Murphy was not how I pictured him to be and at first I was bummed. I wanted a nicely groomed picture. But then I realized that this is Murphy, my happy crazy wild little man and I love them.

Oh, and my husband will not be taking Murphy for any more photo sessions without me:biggrin1:


----------



## TilliesMom (Sep 30, 2010)

awwwww, sweet boy!! He looks great! and I ADORE the pic of him standing up!!! He's smiling!!! 
you HAVE to frame that one!

oh and just in case anyone was thinking, WOW he looks a bit like Tillie (lol) ... it's because Murphy is Tillie's brother!!


----------



## davetgabby (Dec 29, 2007)

I think the pics are Super, koodos to your hubby lol


----------



## gelbergirl (Jun 9, 2007)

Murphy looks wonderful - I would love to do this with Henry but really need to keep an eye out for photos, and get a day where his coat looks coiffed yet natural.
Enjoy this photo!


----------



## Murphysmom2011 (Apr 24, 2012)

TilliesMom said:


> awwwww, sweet boy!! He looks great! and I ADORE the pic of him standing up!!! He's smiling!!!
> you HAVE to frame that one!
> 
> oh and just in case anyone was thinking, WOW he looks a bit like Tillie (lol) ... it's because Murphy is Tillie's brother!!


Yes, we have the "serious pose" and the "I will do anything for a treat" poseound:

I should try to save up and have Julie do a full shoot with Murphy and the whole family.
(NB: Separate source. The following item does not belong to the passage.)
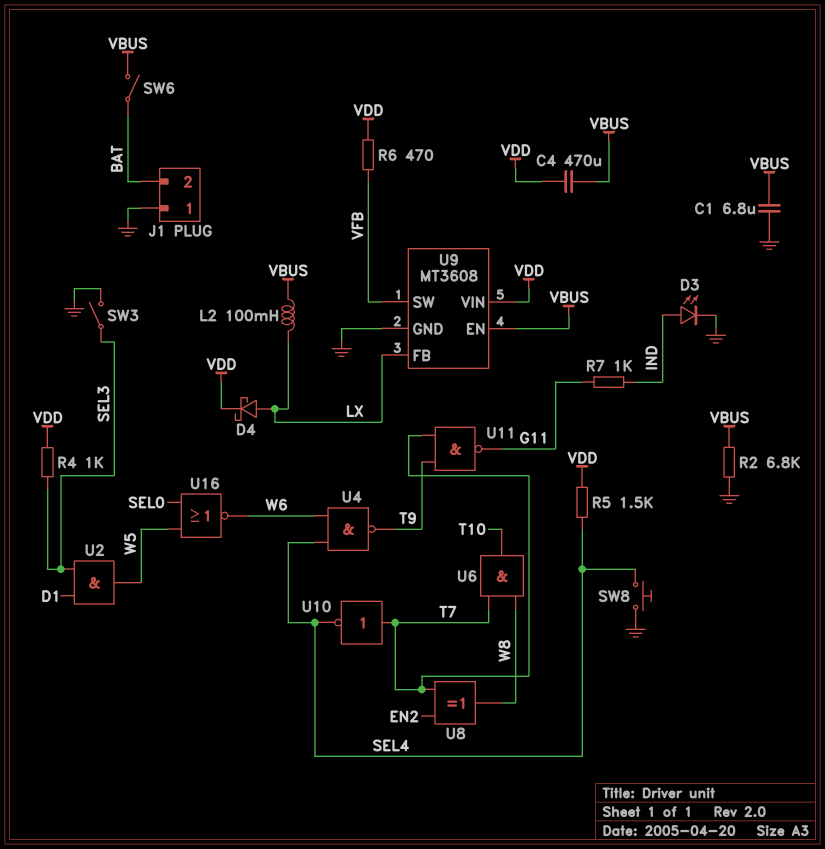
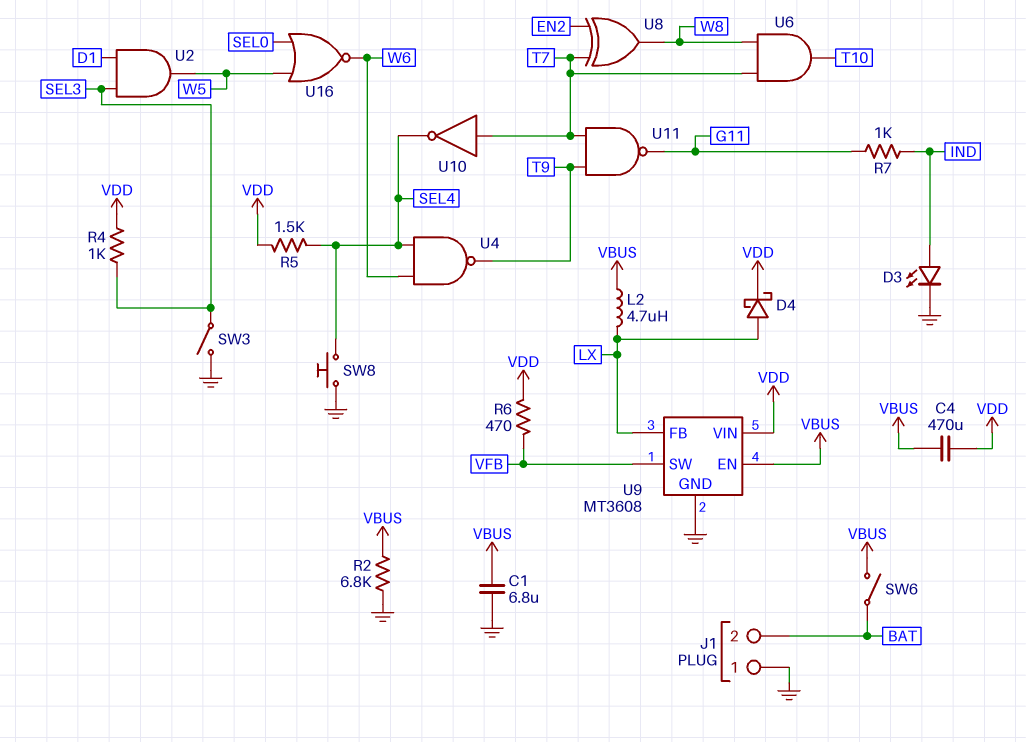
L2: 100mH (LX, VBUS) -> 4.7uH (LX, VBUS)

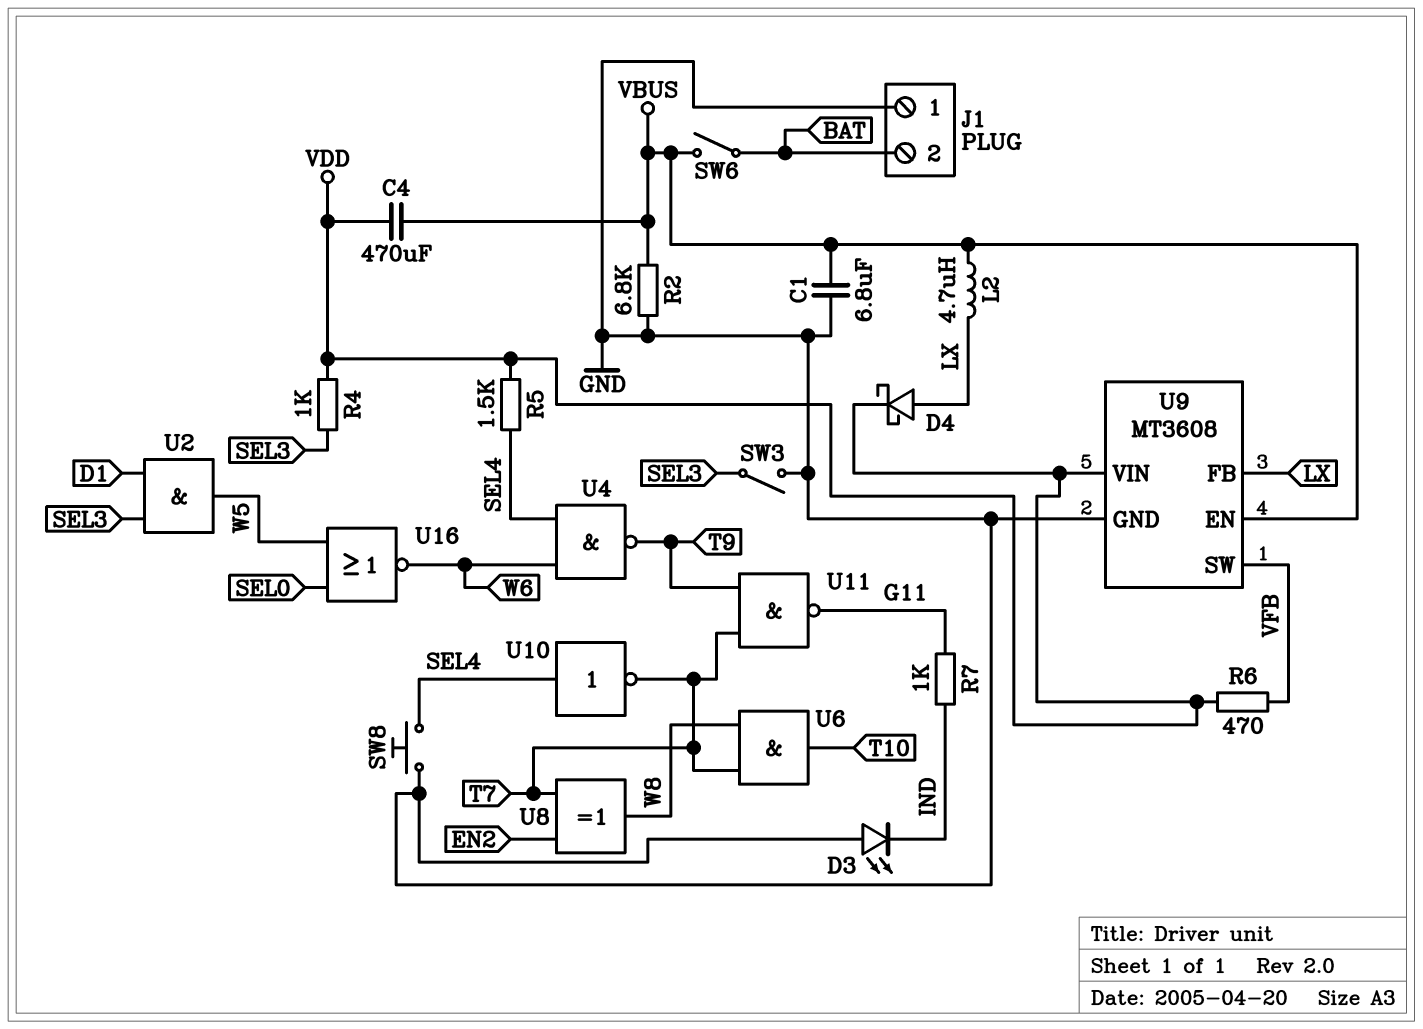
D3: LED (A IND, K GND) -> LED (A GND, K IND)
U10: NOT (in T7, out SEL4) -> NOT (in SEL4, out T7)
She does amazing work.


----------



## TilliesMom (Sep 30, 2010)

Murphysmom2011 said:


> Yes, we have the "serious pose" and the "I will do anything for a treat" poseound:
> 
> I should try to save up and have Julie do a full shoot with Murphy and the whole family. She does amazing work.


for sure!! I am a picture FREAK, we do prof. pics every year ... with Tillie in them of course


----------



## misstray (Feb 6, 2011)

Love the smiling pic!


----------



## shimpli (Mar 24, 2010)

I LOVE those pics. Adorable.


----------



## Murphysmom2011 (Apr 24, 2012)

davetgabby said:


> I think the pics are Super, koodos to your hubby lol


Thanks. Even though Murphy was not as "tidy" as I like, Perry did a good job getting him down there on time.


----------



## krandall (Jun 11, 2009)

Oh, I LOVE them!!! He looks TOTALLY adorable, and TOTALLY Hav!!!


----------



## Eddie (Feb 11, 2012)

GREAT PICTURE


----------



## sandypaws (Aug 8, 2012)

Great pics. He looks very natural and very happy.


----------



## Pixiesmom (Jul 31, 2008)

They are super photos! Wish I has some of mine like that.


----------



## whimsy (Apr 3, 2010)

Love love love them!! What a cutie pie you have there!!!


----------



## Sheri (Oct 11, 2008)

Love these! He looks natural and real, and like a real-life-Hav!!


----------



## waybrook (Sep 13, 2009)

They are so cute - totally shows his personality!


----------



## Murphysmom2011 (Apr 24, 2012)

Thanks everyone! 

The photographer is amazing on photographing pets. She can really capture their personalities. 

Diane


----------



## Beau's mom (Oct 6, 2011)

Wonderful photos! Keep that photographer's number!!


----------



## Pipersmom (Jul 27, 2009)

Aww, Murphy looks cute!


----------